Authors

Discussion

Trichuris trichiura is a major public health concern infecting around half a billion people and causing the loss of around 640,000 disability adjusted life years (DALYs). The parasite inhabits the caecum and proximal colon of infected individuals with its anterior end embedded within a unique intracellular epithelial cell niche. Currently we do not know what the parasite feeds on, or the main route of nutrient uptake. Although the parasite has a mouth it lacks a muscular pharynx, arguably making feeding through the mouth unlikely. Trichuris spp have a structure termed the bacillary band, which occupies one third of the circumference of its anterior end. The function of the bacillary band is enigmatic, with it ascribed both secretory and absorptive in function. Previous work has shown that fluorescently labelled glucose is taken up by the worm at the bacillary band pores and localises in the central stichocyte cells. Whilst the use of fluorescent tags is an incredibly powerful tool, the addition of a fluorophore can drastically alter a molecule’s kinetics and may change uptake mechanisms as well as how it is metabolised within the parasite. Thus, alternative methodologies to localise compounds at a subcellular level are required. 
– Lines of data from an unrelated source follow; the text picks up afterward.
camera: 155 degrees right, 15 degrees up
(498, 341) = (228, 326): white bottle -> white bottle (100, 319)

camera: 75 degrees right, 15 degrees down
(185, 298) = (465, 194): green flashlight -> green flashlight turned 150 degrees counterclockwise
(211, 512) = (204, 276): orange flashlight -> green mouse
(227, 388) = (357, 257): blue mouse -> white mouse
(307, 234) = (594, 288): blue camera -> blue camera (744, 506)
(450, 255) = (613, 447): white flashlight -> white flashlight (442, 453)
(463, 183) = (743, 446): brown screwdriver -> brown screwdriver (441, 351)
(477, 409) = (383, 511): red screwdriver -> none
NanoSIMS is a high-resolution secondary ion mass spectrometry instrument (beam size can be focused to 50 nm) that can be used to image and measure elemental and isotopic distributions in samples at subcellular scale. It has extremely high sensitivity which makes it possible to detect elements at parts per million concentrations depending on the element. NanoSIMS can be used in tandem with stable isotope probing, with this method an organism is exposed to a compound labelled with a stable isotope The NanoSIMS instrument can then detect and localise isotopic enrichment in the sample at the subcellular scale to infer mechanism of uptake, and utilisation of the compound. The use of stable isotope labelling has the advantage that it does not alter the size or structure of the compound, therefore will mirror the uptake mechanisms, and will be metabolised the same as an unlabelled compound. 
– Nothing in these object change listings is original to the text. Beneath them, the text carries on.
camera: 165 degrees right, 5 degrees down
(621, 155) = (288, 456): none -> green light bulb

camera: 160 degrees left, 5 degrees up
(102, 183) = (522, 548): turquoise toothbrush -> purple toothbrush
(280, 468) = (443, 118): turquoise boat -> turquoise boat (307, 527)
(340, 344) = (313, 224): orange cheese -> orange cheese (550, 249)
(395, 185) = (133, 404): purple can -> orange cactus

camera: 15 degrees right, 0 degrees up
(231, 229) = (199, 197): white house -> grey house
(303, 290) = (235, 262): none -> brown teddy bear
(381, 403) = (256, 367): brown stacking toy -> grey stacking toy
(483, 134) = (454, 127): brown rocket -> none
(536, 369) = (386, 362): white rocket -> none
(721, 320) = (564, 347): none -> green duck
We have used stable isotope probing with the NanoSIMS to reveal how T. muris utilises glucose after uptake. Worms were exposed to 13C labelled glucose for different times and the anterior end of the worms were imaged with NanoSIMS at a high lateral resolution (~90 nm). We have shown that glucose, or glucose metabolites, localise to the stichocyte granules, stichocyte membrane, muscle and in small (150 nm) circular structures within the bacillary band cells. Additionally, we have shown the amino acid alanine localises to the stichocyte granules. 

Our data thus (a) reveals a possible novel function of the stichocyte granules as a nutrient store and (b) showcases the potential of NanoSIMS in understanding the biology of large multicellular parasites. NanoSIMS and stable isotope probing therefore offer a new approach to understanding nutrient uptake and metabolism in the field of parasitology at the subcellular scale.